-- Рабочее задание a --
В записях возьмите часть, которая открывается строкой с «Согласен на обработку персональных данных в» и идёт до конца записей, замените в ней «Вопросы и ответы» на «Частые вопросы», ничего больше не меняя. Приведите только эту часть.

-- Исходный текст --

^^^^^^^^^^^^^^^^

Несмотря на все разрушения, в Севастополе, после его сдачи немцам, осталось немало жителей. Что-то около десяти тысяч. И, действительно, в городе часто встречаются прохожие. Неужели и на этих развалинах может возродиться жизнь? Очевидно, может. Нет более стойкого, упорного и упрямого существа во вселенной, чем обыватель. Могут рушиться и создаваться вновь огромные империи, могут исчезать с лица земли государства, может за одну ночь погибнуть целый город. Но из каких-то сокровенных нор его, уже рано утром вылезет маленький и в тоже время великий Обыватель и с кошелкой в руке отправится на поиски того, что продлит его жизнь и воскресит постепенно к жизни и весь город. Через час из его кошелки будет уже торчать пучок морковки, на дне будут болтаться несколько картошек, а если этот обыватель — русский, то в руке у него будет зажата чудом добытая книга или газета. Вот таких удивительных, никогда не гнущихся обывателей, я много встретил и здесь.

В Севастополе остановиться — негде. Строго говоря, тут и присесть — негде. Поэтому с сумерками, садимся снова в машину и возвращаемся в Симферополь, для того, чтобы с зарей отправиться на Южный берег.

* * *

От Симферополя до Ялты — сто сорок километров. Длинные ряды тополей провожают нас через татарскую деревушку Мамут-Султан почти до самого Перевала. Перевал — это поворотный пункт пути. Это горный раздел однообразного срединного Крыма от его южного берега, действительно (и без всяких поправок на патриотизм), несравнимого ни с какими прославленными Ривьерами.

На Перевале — традиционная остановка. И панорама, открывающаяся отсюда эту традицию вполне оправдывает. Слева высятся огромные снеговые вершины Чатыр-Дага, справа, далеко внизу, яркой синей акварелью поблескивает Черное море, а прямо перед нами, огромными терассами уходят вниз волнообразные кущи вечнозеленых деревьев. Белое, синее, зеленое. И все это девственно-яркое в этот холодный и солнечный день. Глядя на эти краски, не хочется верить, что могут быть такие обстоятельства, при которых даже этот сказочный уголок может поблекнуть и зачахнуть. Однако, уже к вечеру этого дня мне станет ясно, что при советской власти и это возможно.

Южный берег Крыма поблек и облинял, как поблекло и облиняло здесь все. Это относится не к снегу на Чатыр-Даге и не к синим акварелям моря. Туда еще не дотянулась рука партийного активиста. Но всюду, куда она могла добраться, она добралась и оставила после себя все тот же след скуки, пошлости и уныния. След, который здесь, в этом уголке, точно взятом из "Тысячи и одной ночи", кажется особенно безобразным и кощунственным.

Сама природа позаботилась о том, чтобы здесь все было прекрасно. От людей требовалось очень немногого: — красивыми и удобными строениями дополнить то, что им было так щедро отпущено свыше. И без всякой предвзятости можно сказать, что раньше люди это понимали. Сотни красивых строений: дворцов, отелей, санаторий, вилл и просто домиков, выросших здесь до революции, подтверждают эти слова.

^^^^^^^^^^^^^^^^

-- Записи для обработки --
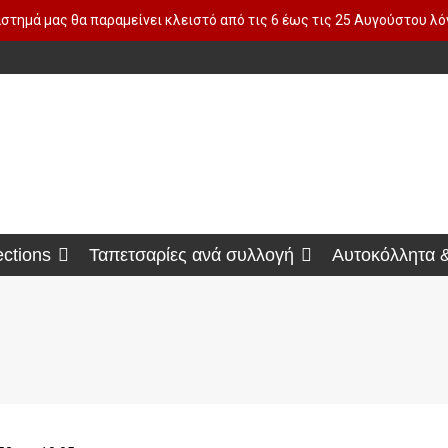
στημά μας θα παραμείνει κλειστό από τις 6 έως τις 25 Αυγούστου λ
ections
Ταπετσαρίες ανά συλλογή
Αυτοκόλλητα 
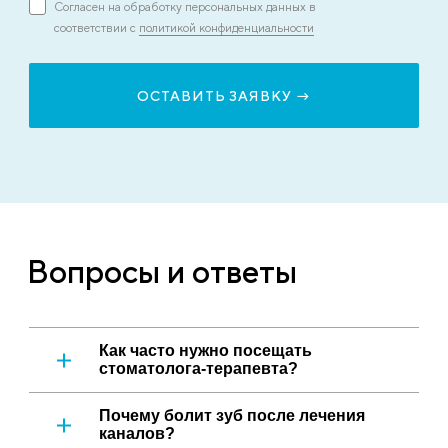
Согласен на обработку персональных данных в
соответствии с
политикой конфиденциальности
Вопросы и ответы
Как часто нужно посещать
стоматолога-терапевта?
Почему болит зуб после лечения
каналов?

^^^^^^^^^^^^^^^^

-- Рабочее задание b --
Сколько жителей, согласно исходному тексту, осталось в Севастополе после его сдачи немцам?

-- Письменное решение a --
Согласен на обработку персональных данных в
соответствии с
политикой конфиденциальности
Частые вопросы
Как часто нужно посещать
стоматолога-терапевта?
Почему болит зуб после лечения
каналов?

-- Письменное решение b --
Около десяти тысяч.